■ **Exercise description**: Taking the line that contains "always @(posedge clk or posedge rst)" as the first and the final line of the records as the last, write out every line between them exactly, ends included, and nothing else.

■ **Given data**:
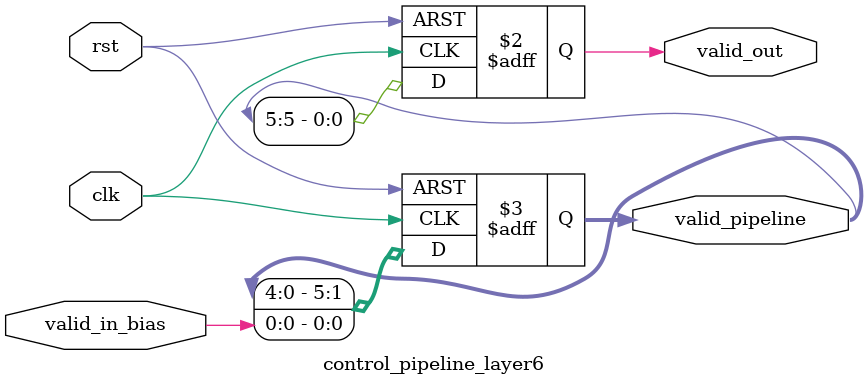
<source format=v>
module control_pipeline_layer6(
    input valid_in_bias, clk, rst,
    output reg valid_out,
    output reg [5:0] valid_pipeline
);
  
    always @(posedge clk or posedge rst) 
    begin
        if(rst)begin
            valid_pipeline[0] <= 1'd0;
            valid_pipeline[1] <= 1'd0;
            valid_pipeline[2] <= 1'd0;
            valid_pipeline[3] <= 1'd0;
            valid_pipeline[4] <= 1'd0;
            valid_pipeline[5] <= 1'd0;
            valid_out <= 1'd0;
        end
        else begin
            valid_pipeline[0] <= valid_in_bias;
            valid_pipeline[1] <= valid_pipeline[0];
            valid_pipeline[2] <= valid_pipeline[1];
            valid_pipeline[3] <= valid_pipeline[2];
            valid_pipeline[4] <= valid_pipeline[3];
            valid_pipeline[5] <= valid_pipeline[4];
            valid_out <= valid_pipeline[5];
        end
    end        


endmodule









</source>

■ **Output of the exercise**:
    always @(posedge clk or posedge rst) 
    begin
        if(rst)begin
            valid_pipeline[0] <= 1'd0;
            valid_pipeline[1] <= 1'd0;
            valid_pipeline[2] <= 1'd0;
            valid_pipeline[3] <= 1'd0;
            valid_pipeline[4] <= 1'd0;
            valid_pipeline[5] <= 1'd0;
            valid_out <= 1'd0;
        end
        else begin
            valid_pipeline[0] <= valid_in_bias;
            valid_pipeline[1] <= valid_pipeline[0];
            valid_pipeline[2] <= valid_pipeline[1];
            valid_pipeline[3] <= valid_pipeline[2];
            valid_pipeline[4] <= valid_pipeline[3];
            valid_pipeline[5] <= valid_pipeline[4];
            valid_out <= valid_pipeline[5];
        end
    end        


endmodule









</source>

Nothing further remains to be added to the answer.